[Input material — start]
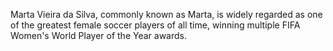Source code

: Marta Vieira da Silva, commonly known as Marta, is widely regarded as one of the greatest female soccer players of all time, winning multiple FIFA Women's World Player of the Year awards.

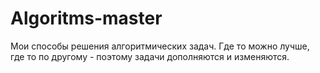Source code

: # Algoritms-master
Мои способы решения алгоритмических задач.
Где то можно лучше, где то по другому - поэтому задачи дополняются и изменяются.
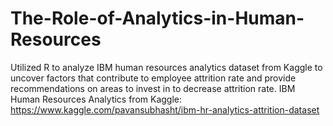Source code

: # The-Role-of-Analytics-in-Human-Resources
Utilized R to analyze IBM human resources analytics dataset from Kaggle to uncover factors that contribute to employee attrition rate and provide recommendations on areas to invest in to decrease attrition rate. IBM Human Resources Analytics from Kaggle: https://www.kaggle.com/pavansubhasht/ibm-hr-analytics-attrition-dataset 
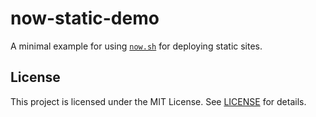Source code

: # now-static-demo

A minimal example for using [`now.sh`](https://now.sh) for deploying static sites.

## License

This project is licensed under the MIT License. See [LICENSE](LICENSE) for details.
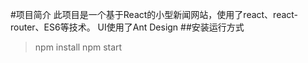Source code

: #项目简介
此项目是一个基于React的小型新闻网站，使用了react、react-router、ES6等技术。
UI使用了Ant Design
##安装运行方式
> npm install 
> npm start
[Input material — finish]
Report every line in the rows above that contains the string "Resources". Case counts.

* [Result]
: # The-Role-of-Analytics-in-Human-Resources
Utilized R to analyze IBM human resources analytics dataset from Kaggle to uncover factors that contribute to employee attrition rate and provide recommendations on areas to invest in to decrease attrition rate. IBM Human Resources Analytics from Kaggle: https://www.kaggle.com/pavansubhasht/ibm-hr-analytics-attrition-dataset 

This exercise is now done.